Reprint all of the data below exactly as shown and skip every image.

(User interface change data)
========================================================================
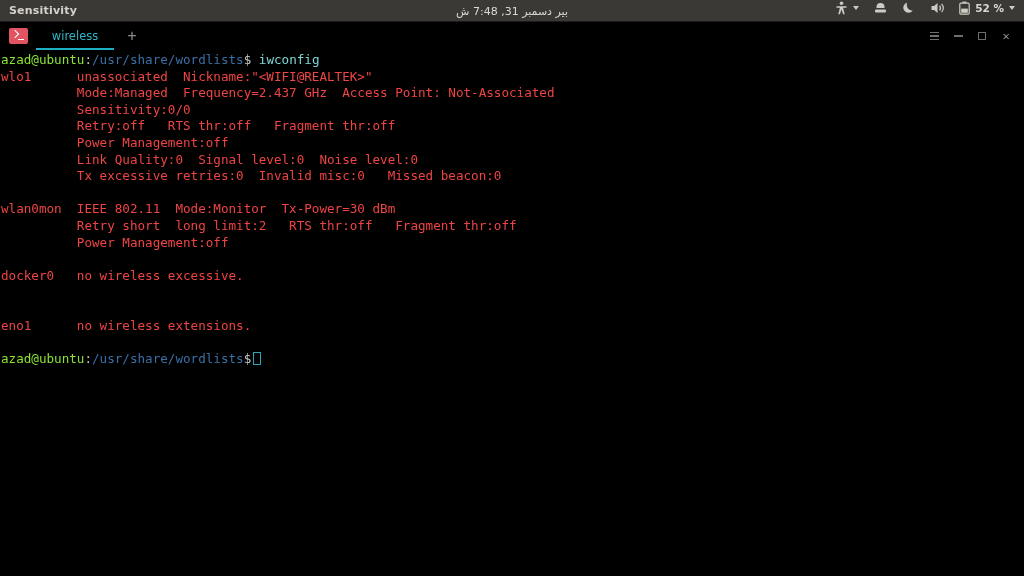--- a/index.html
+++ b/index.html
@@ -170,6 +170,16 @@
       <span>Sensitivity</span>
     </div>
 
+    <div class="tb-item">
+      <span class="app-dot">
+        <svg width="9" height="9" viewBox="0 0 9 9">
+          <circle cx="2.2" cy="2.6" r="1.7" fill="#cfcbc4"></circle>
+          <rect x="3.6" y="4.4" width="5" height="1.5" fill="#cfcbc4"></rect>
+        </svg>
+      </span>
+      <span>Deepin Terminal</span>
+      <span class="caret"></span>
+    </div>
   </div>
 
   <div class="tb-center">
========================================================================
Task output:
--- a/index.html
+++ b/index.html
@@ -170,6 +170,16 @@
       <span>Sensitivity</span>
     </div>
 
+    <div class="tb-item">
+      <span class="app-dot">
+        <svg width="9" height="9" viewBox="0 0 9 9">
+          <circle cx="2.2" cy="2.6" r="1.7" fill="#cfcbc4"></circle>
+          <rect x="3.6" y="4.4" width="5" height="1.5" fill="#cfcbc4"></rect>
+        </svg>
+      </span>
+      <span>Deepin Terminal</span>
+      <span class="caret"></span>
+    </div>
   </div>
 
   <div class="tb-center">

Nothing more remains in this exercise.